Kleine Hände in Bewegung – Kinderarbeit in Uruguay (Teil I)

von Rafaela Lahore

Drei Stunden Schlaf

Es gibt die kleinen verschmutzten Hände, die nach verschiedenen Materialien suchen: nach Plastik, Papier und Karton. Andere bewegen sich in der Natur: Kleine Hände mit Schwielen, die Zuckerrohr schneiden, kleine Hände die grob den Boden bearbeiten oder nach Trauben, Kartoffeln und Tomaten greifen.

Gustavo tritt aus dem seitlichen Ausgang seines Hauses im Norden von Montevideo und kommt zum Treffen. Er gibt sich dabei locker und burschikos, ab und zu lacht er. Gustavo trägt ein rotes Fußballtrikot mit dem er sich vor diesem niedrigen schlichten Gebäude in neutralen Tönen von der Umgebung abhebt, wie ein Wesen von einem anderen Stern.

Verfügbare Datensätze:
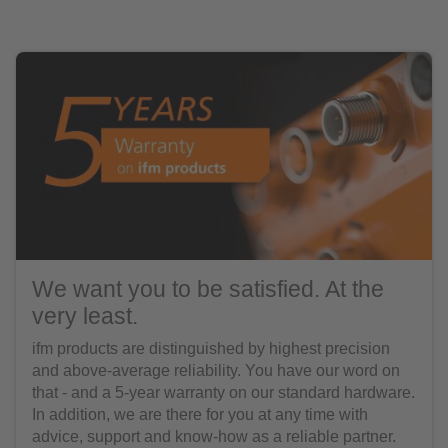
We want you to be satisfied. At the
very least.
ifm products are distinguished by highest precision
and above-average reliability. You have our word on
that - and a 5-year warranty on our standard hardware.
In addition, we are there for you at any time with
advice, support and know-how as a reliable partner.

Aufgabenstellung:
• a. Wo liegt laut dem Text über Kinderarbeit in Uruguay das Haus von Gustavo?
• b. Wählen Sie aus den Datensätzen jede Zeile aus, in der das Wort "that" vorkommt.
Die Datensätze haben mit dem Text über Kinderarbeit in Uruguay nichts zu tun.

Nummerierte Antworten:
• a. Im Norden von Montevideo.

• b.
that - and a 5-year warranty on our standard hardware.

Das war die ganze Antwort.